The Catholic Church of Guam to declare bankruptcy?

Not very much at all, for the most part. The basic deal is that a religious order needs the permission of the diocesan bishop to set up in his diocese but, once they have set up, they operate pretty independently of him. They don’t work for him, they don’t report to him, they don’t take direction from him. If the bishop really doesn’t like what they are doing and can’t get them to agree to change it, the only sanction available to him is to ask him to leave his diocese.

It’s different if the operation they have set up is running one of his parishes, in which case the priests assigned to the parish will report to the diocesan bishop, and be subject to his control, in much the same way that regular parish clergy do. But if they set up a school, or a convent, or a university, or a seminary, or a hospital, or . . . well, anything, really, they work with the diocese to the extent that they and the diocese find mutually convenient, having regard to the nature of the work they are doing.

Parish clergy generally live in a house in the parish, usually convenient to the church, and are paid an allowance or salary. The house (like the church) belongs to the diocese or the parish. In theory each parish supports its own priests; in practice there’s a good deal of rebalancing going on so that all parish clergy get similar allowances regardless of the prosperity or otherwise of the parish they are assigned to.

Getting back to the corporate organisation issue, most of Canada has inherited the English common law, which included the concept of the “corporation sole”, meaning that a particular office can itself be a corporation, composed solely of the current holder of the office.

I understand that the Roman Catholic Church sometimes used this concept, where the “Bishop of So-and-So” is a corporation sole and that corporation owns all the diocesan property.

When the Bishop retires, dies, etc, the new Bishop takes over as the corporation sole.

Then why not sue the Vatican? Some sort of diplomatic immunity?

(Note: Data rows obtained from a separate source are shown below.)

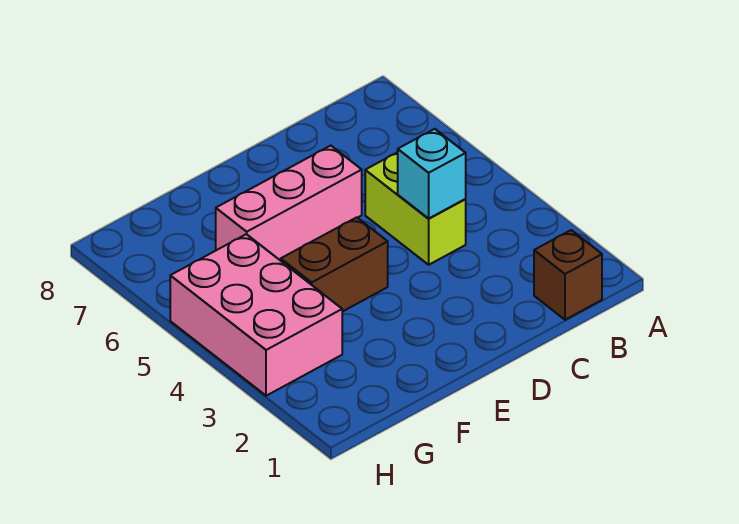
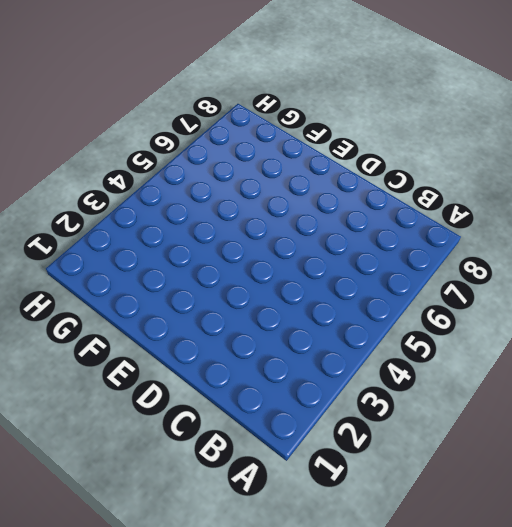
none -> brown brick B1 level 1
none -> lime brick C4:C5 level 1

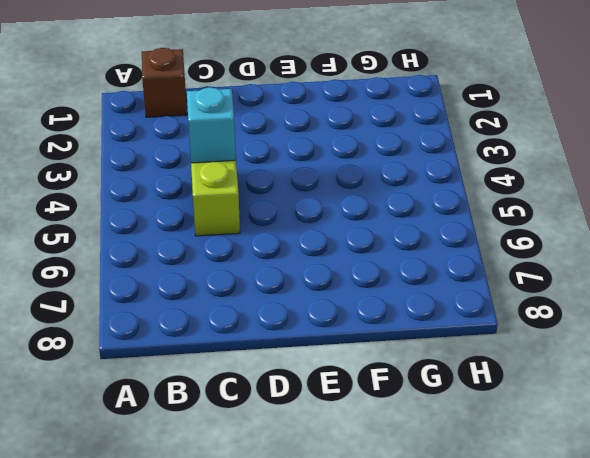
none -> pink brick D6:F6 level 1
none -> brown brick E4:F4 level 1

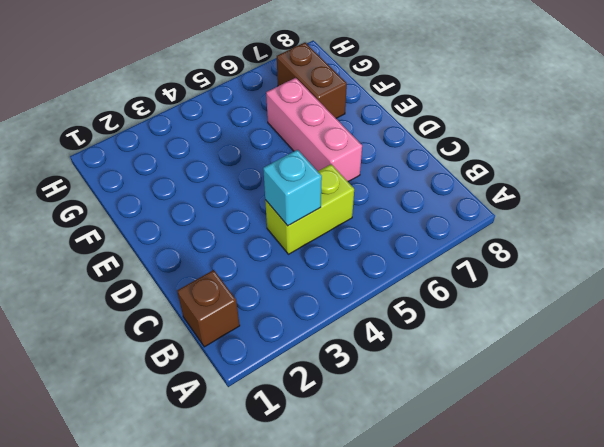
brown brick F7:G7 level 1 -> brown brick E4:F4 level 1
none -> pink brick G3:H5 level 1

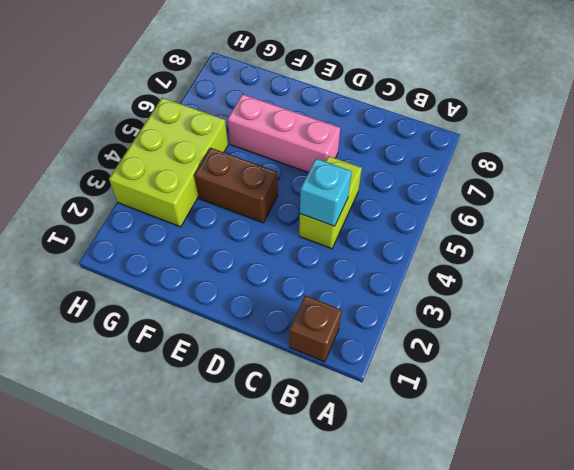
lime brick G3:H5 level 1 -> pink brick G3:H5 level 1

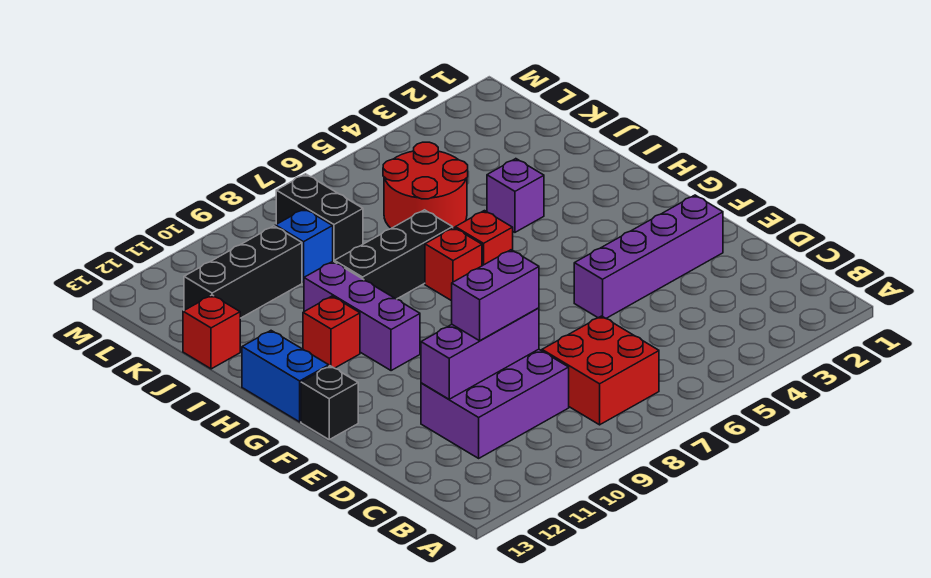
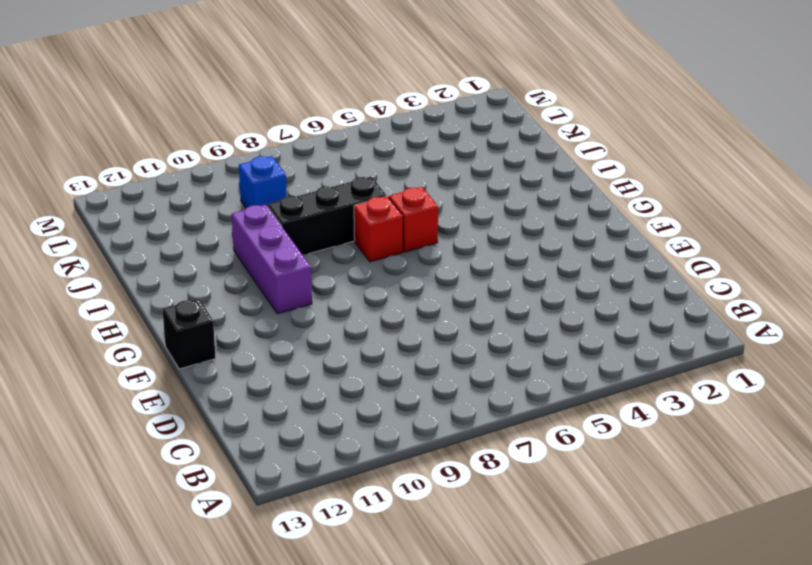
none -> red brick B7:C8 level 1
none -> purple brick C9:D11 level 1
none -> purple brick E2:E5 level 1

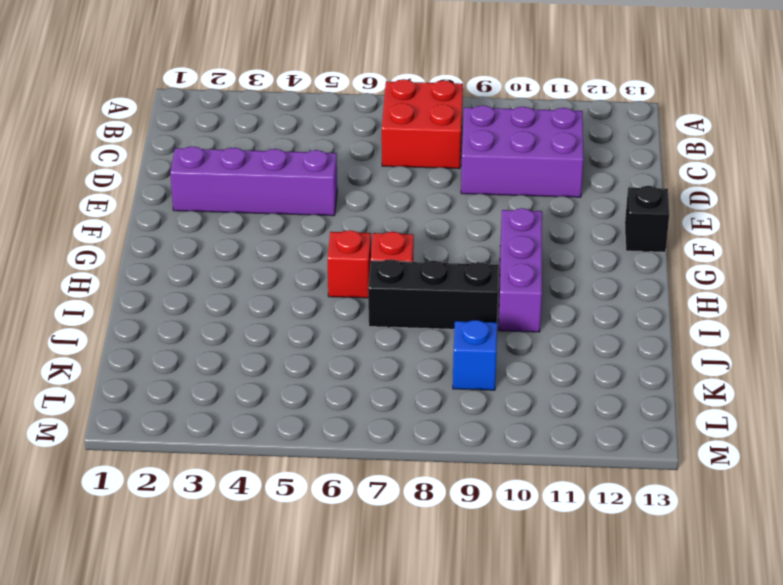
none -> blue brick G13:H13 level 1
none -> red brick H11 level 1
none -> purple brick I4 level 1

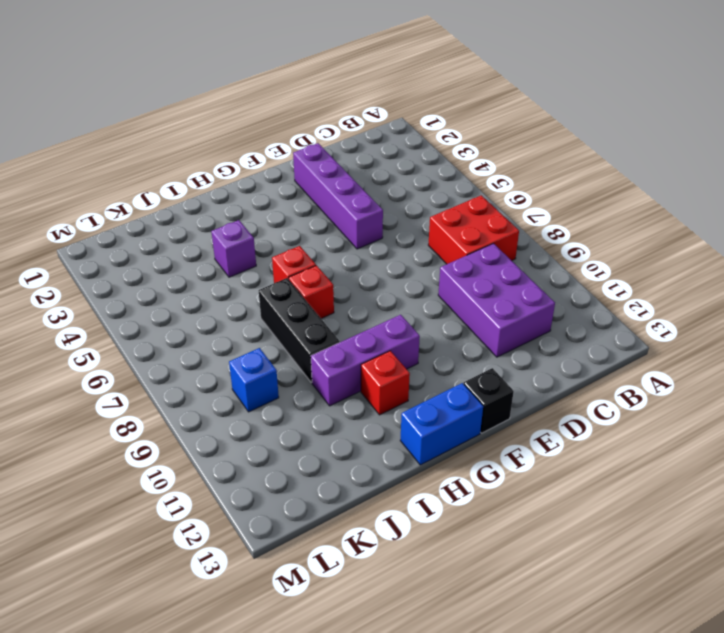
none -> red round brick J5:K6 level 1
none -> red brick J13 level 1
none -> black brick K8:L8 level 1

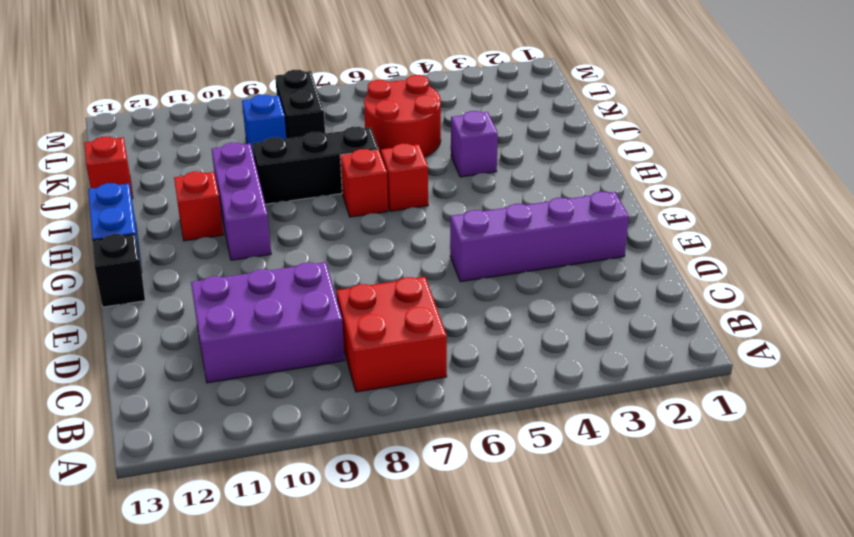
none -> black brick K10:K12 level 1
none -> purple brick D9:D11 level 2
none -> purple brick D9:D10 level 3

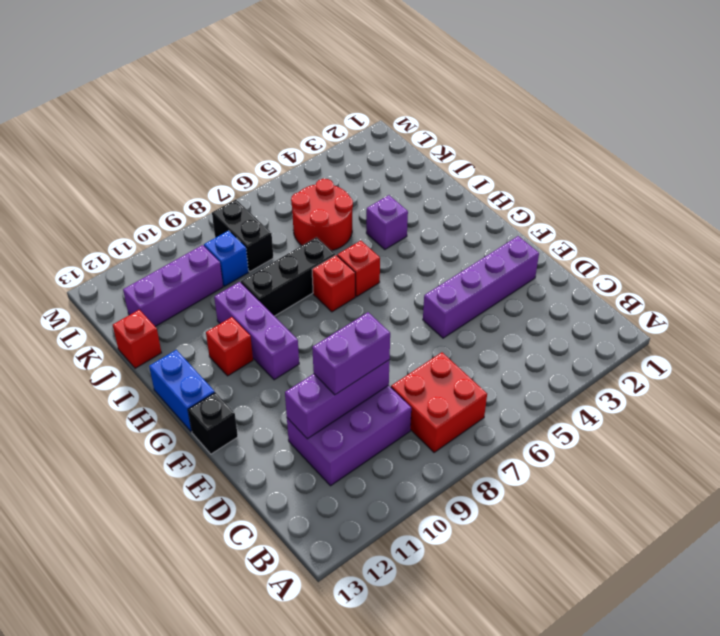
purple brick K10:K12 level 1 -> black brick K10:K12 level 1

Basically. The United States offers sovereign immunity to foreign states except in commercial transactions (You loan them money and they don’t pay you back as an example.) That’s fairly typical in international law, largely because you don’t want the government forced into taking actions that are contrary to its long-term strategic goals just because a judge and jury got a bug up their butt about something. With the Vatican, it’s not as big of a deal since they can’t really do anything anyway, but imagine that some jury gives Bob Smith a ten trillion dollar judgement against the Chinese government for patent infringement on his widget machine and we have to start confiscating their assets. Those are the kinds of things that lead to war. One hopes that appeals and such would preclude such a thing, but sovereign immunity ensures that those types of things don’t happen.

I don’t think it’s that cut and dried.

The Pope as head of the micro-state of Vatican City can claim sovereign immunity.

Not so sure that the Pope, wearing a different biretta as pontiff/head of the Catholic Church, can equally claim sovereign immunity for personnel changes in a diocese that is not part of Vatican City, and is not part of Vatican City diplomatic representation abroad.

Actually goes further than that – often each parish is often a separate legal corporation. Not really independent, but legally separate.

Here in Minnesota, the Minneapolis-St. Paul diocese filed for bankruptcy, due to a settlement for child sexual abuse. But they were given months to organize this, and they managed to hide much of their assets away by splitting them up and putting them in the name of the various parishes. The individual parishes could be sued also, but that’s harder to do:

  1. You would have to sue each one individually, increasing legal costs.
  2. It’s harder to prove for an individual parish; in particular the ‘pattern’ of moving abusive priests from parish to parish can’t be used, since it is the diocese, not the parish, doing that.